Well, in our moribund university, we are there. How could you expect that a neurolinguist, a “psychologist clinician” or a teacher of philosophy, who live off their stupidity, accept the Mediation Theory? In all cases, you obtain a juxtaposition of the training, and it is the best way of not training anybody. To claim to be a mediationist supposes that the academics really want a change – a revolution? In fact, they especially want to keep their practices, to be important characters in our university system (it is dying), in short, what they wish above all is inertia. The innate refusal is there. From this point of view, one can say that, like Marx, Freud and Saussure, Jean Gagnepain was betrayed by his heirs (except one or two).
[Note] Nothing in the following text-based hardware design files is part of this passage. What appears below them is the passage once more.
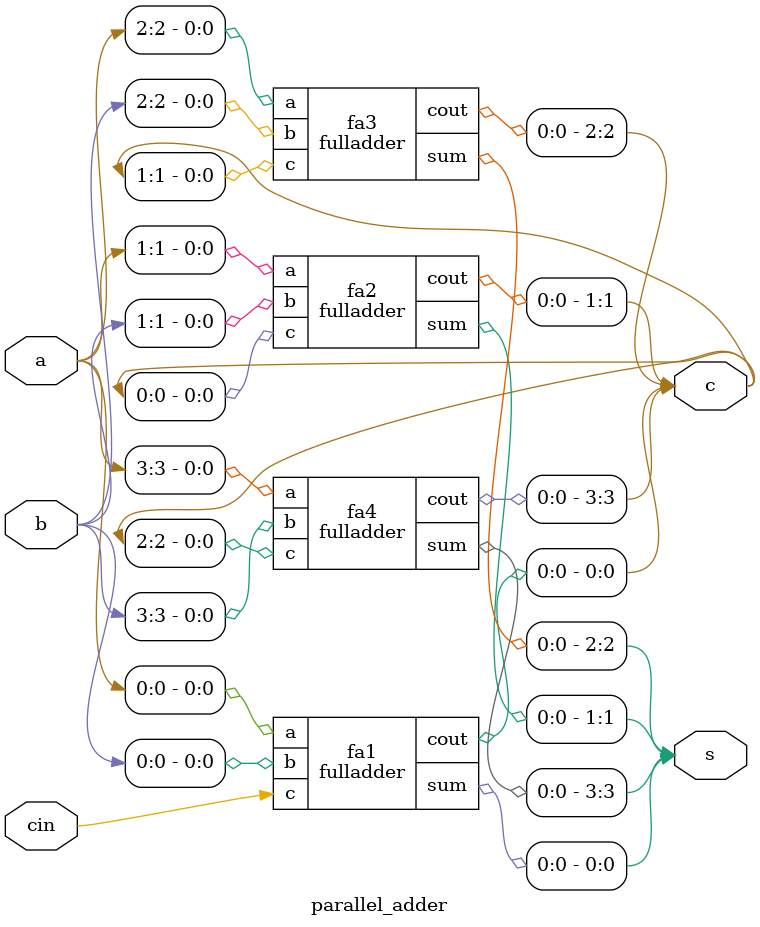
<source format=v>
module fulladder(sum,cout,a,b,c);
  output sum,cout;
  input a,b,c;
  wire y1,y2,y3,y4;
  xor x1(y1,a,c);
  xor x2(sum,y1,c);
  and a1(y2,a,c);
  and a2(y3,b,c);
  or o1(cout,y2,y3,y4);
endmodule


module parallel_adder(s,c,cin,a,b);
  output [3:0]s;
  output [3:0]c;
  input cin;
  input [3:0]a,b;
  fulladder fa1(s[0],c[0],a[0],b[0],cin);
  fulladder fa2(s[1],c[1],a[1],b[1],c[0]);
  fulladder fa3(s[2],c[2],a[2],b[2],c[1]);
  fulladder fa4(s[3],c[3],a[3],b[3],c[2]);
endmodule
</source>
“Under these conditions, would you say, what to do? That obligates you to a total isolation”. Personally, I have never suffered from it, but I understand that there are some who can suffer from it: it is sometimes painful to live, there is no shadow of a doubt. And afterwards? The essential is the advancement of the Social sciences!

And it advances, you can be sure: tomorrow, in London, Beijing, Barcelona or San Francisco, from the schools mediationists will be born: it is absolutely certain!